Fifth, the FairSearch.org coalition has accurately framed the consumer harm of this transaction as being that consumers depend on search engines to be honest brokers and the evidence is that Google is not an honest search broker. (See page 25 of this presentation, for the evidence of why Google is not an honest broker in search, and how Google hides multiple serious conflicts of interests from consumers.)
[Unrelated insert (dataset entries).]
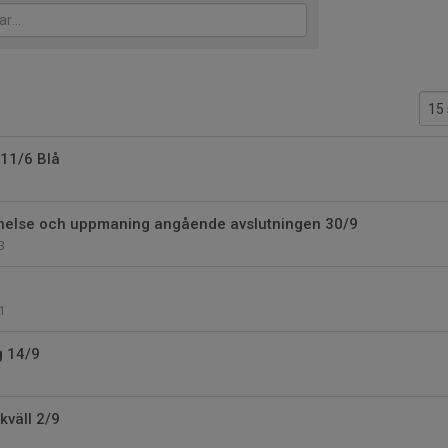
 11/6 Blå
nnelse och uppmaning angående avslutningen 30/9
3
1
g 14/9
ikväll 2/9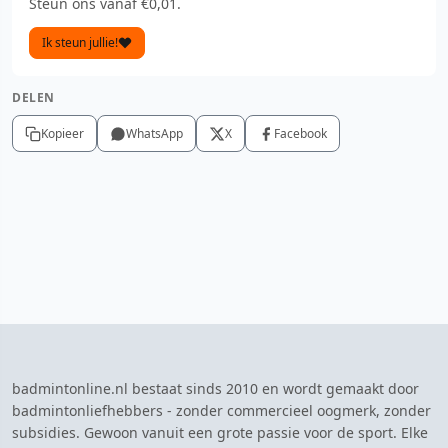
Steun ons vanaf €0,01.
Ik steun jullie!
DELEN
Kopieer
WhatsApp
X
Facebook
badmintonline.nl bestaat sinds 2010 en wordt gemaakt door
badmintonliefhebbers - zonder commercieel oogmerk, zonder
subsidies. Gewoon vanuit een grote passie voor de sport. Elke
  • This laser-dot accurate focus on whether or not Google actually presents fair, unbiased search results, and whether or not Google discriminates against non-Google-owned content by burying competitors' search results and forcing competitors' advertising rates higher, is exactly the case focus and frame Google most fears.
  • Google understands that if a court does not believe Google's "trust us" assertions that their search is unbiased, a court will be seriously concerned that the combination of Google and ITA Software will be anti-competitive, and support the DOJ in blocking the transaction if Google challenges the deal.
    • Google understands fair search or search neutrality is a huge vulnerability, so much so that the Financial Times and the New York Times both editorialized on search neutrality and Google had to do an op-ed to try and explain its side of the story.
    • Google is worried that the evidence of Google's anti-competitive search discrimination against: TradeComet, MyTriggers, Foundem, Ciao, eJustice.fr, Navx, MyStudioBriefing, and TOTL, will be compelling evidence of an anti-competitive search-bias pattern that the court would find hard to ignore.

In sum, the announcement of the FairSearch.org coalition against the Google-ITA deal is very ominous for Google and the outcome of the deal.

  • My assessment, is that the DOJ is not the FTC here.
  • The DOJ has been tough on Google in opposing the Google-Yahoo deal, the Google Book Settlement twice and Google's anti-competitive collusion to prevent their employees from getting a fair market price for their services.

Google should be very concerned that the DOJ will oppose their acquisition of ITA in court.